The per-callsite size threshold used today to drive preinline decision is based on hotness/coldness cutoff. The default setup is for callsites with a sample count above the hotness cutoff (99%), a 1500 size threshold is used. Any callsite below 99.99% coldness cutoff uses a zero threshold. This has a couple issues:
- While both cutoffs and size thoresholds are configurable, different applications may need different setups, making a universal setup impractical.
- The callsites between hotness cutoff and coldness cutoff are not considered as inline candidates, which could be a missing opportunity.
- Hot callsites always use the same threshold. In reality we may want a bigger threshold for hotter callsites.
In this change we are introducing a linear threshold regardless of hot/cold cutoffs. Given a sample space, a threshold is computed for a callsite based on the position of that callsite sample in the whole space. With that we no longer need to define what's hot or cold. Callsites with different hotness will get a different threshold. This should overcome the above three issues.

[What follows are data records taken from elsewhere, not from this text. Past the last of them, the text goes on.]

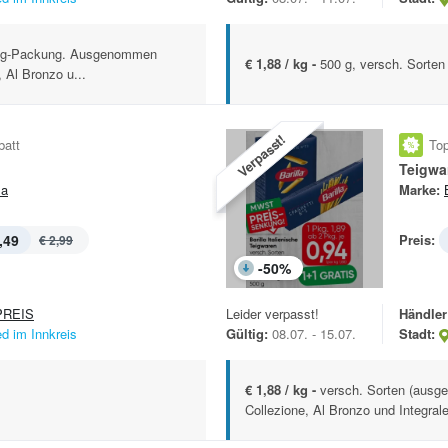
0-g-Packung. Ausgenommen
€ 1,88 / kg -
500 g, versch. Sorten
, Al Bronzo u...
Verpasst!
batt
Top
Teigwa
la
Marke:
,49
Preis:
€ 2,99
-
50
%
REIS
Leider verpasst!
Händler
ed im Innkreis
Gültig:
08.07. - 15.07.
Stadt:
€ 1,88 / kg -
versch. Sorten (ausge
Collezione, Al Bronzo und Integrale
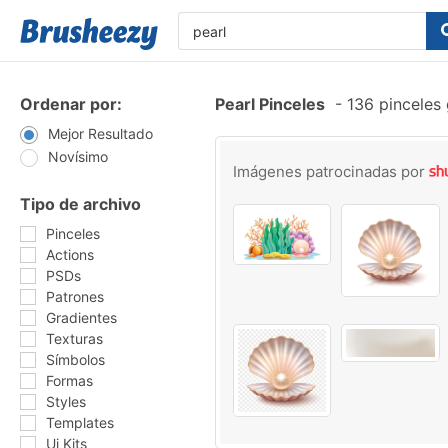
Ordenar por:
Pearl Pinceles
-
136 pinceles 
Mejor Resultado
Novísimo
Imágenes patrocinadas por
Tipo de archivo
Pinceles
Actions
PSDs
Patrones
Gradientes
Texturas
Símbolos
Formas
Styles
Templates
Ui Kits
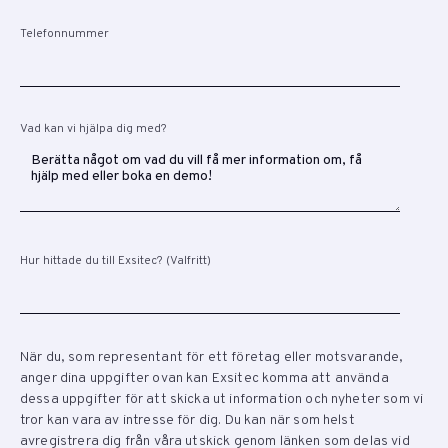
Telefonnummer
Vad kan vi hjälpa dig med?
Hur hittade du till Exsitec? (Valfritt)
När du, som representant för ett företag eller motsvarande,
anger dina uppgifter ovan kan Exsitec komma att använda
dessa uppgifter för att skicka ut information och nyheter som vi
tror kan vara av intresse för dig. Du kan när som helst
avregistrera dig från våra utskick genom länken som delas vid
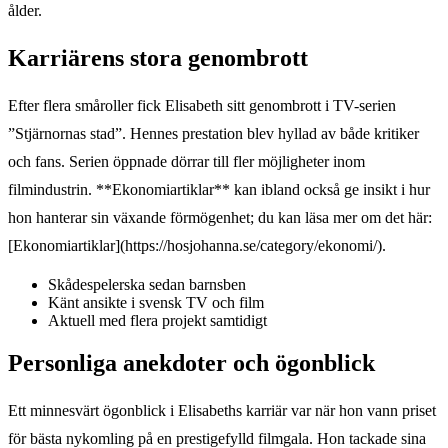
ålder.
Karriärens stora genombrott
Efter flera småroller fick Elisabeth sitt genombrott i TV-serien
”Stjärnornas stad”. Hennes prestation blev hyllad av både kritiker
och fans. Serien öppnade dörrar till fler möjligheter inom
filmindustrin. **Ekonomiartiklar** kan ibland också ge insikt i hur
hon hanterar sin växande förmögenhet; du kan läsa mer om det här:
[Ekonomiartiklar](https://hosjohanna.se/category/ekonomi/).
Skådespelerska sedan barnsben
Känt ansikte i svensk TV och film
Aktuell med flera projekt samtidigt
Personliga anekdoter och ögonblick
Ett minnesvärt ögonblick i Elisabeths karriär var när hon vann priset
för bästa nykomling på en prestigefylld filmgala. Hon tackade sina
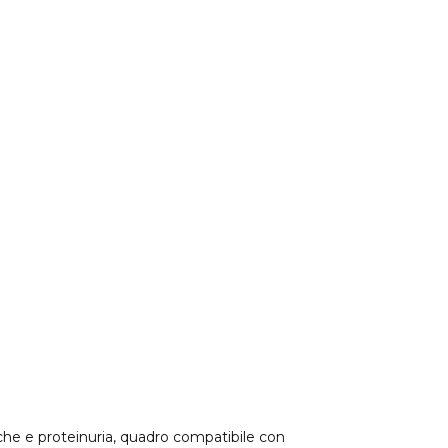
che e proteinuria, quadro compatibile con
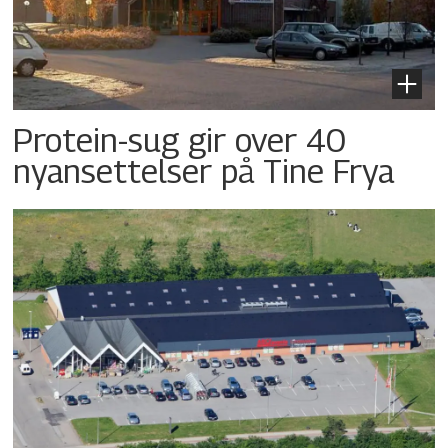
Protein-sug gir over 40
nyansettelser på Tine Frya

I have seen good results with a universal default setup for two of our internal services.
For one service, 0.2% to 0.5% perf improvement over a baseline with a previous default setup, on-par code size.
For the second service, 0.5% to 0.8% perf improvement over a baseline with a previous default setup, 0.2% code size increase; on-par performance and code size with a baseline that is with a carefully tuned cutoff to cover enough hot functions.
One concern about using getMaxCount -- that will have more instability and variation run to run. How about using HotCountThreshold (or N * HotCountThresold, or a set percentile) to stabilize?
The NormalizedHotness doesn't have to be between 0 and 1. Or if we want it to be between 0 and 1, we can also do min(NormalizedHotness, 1).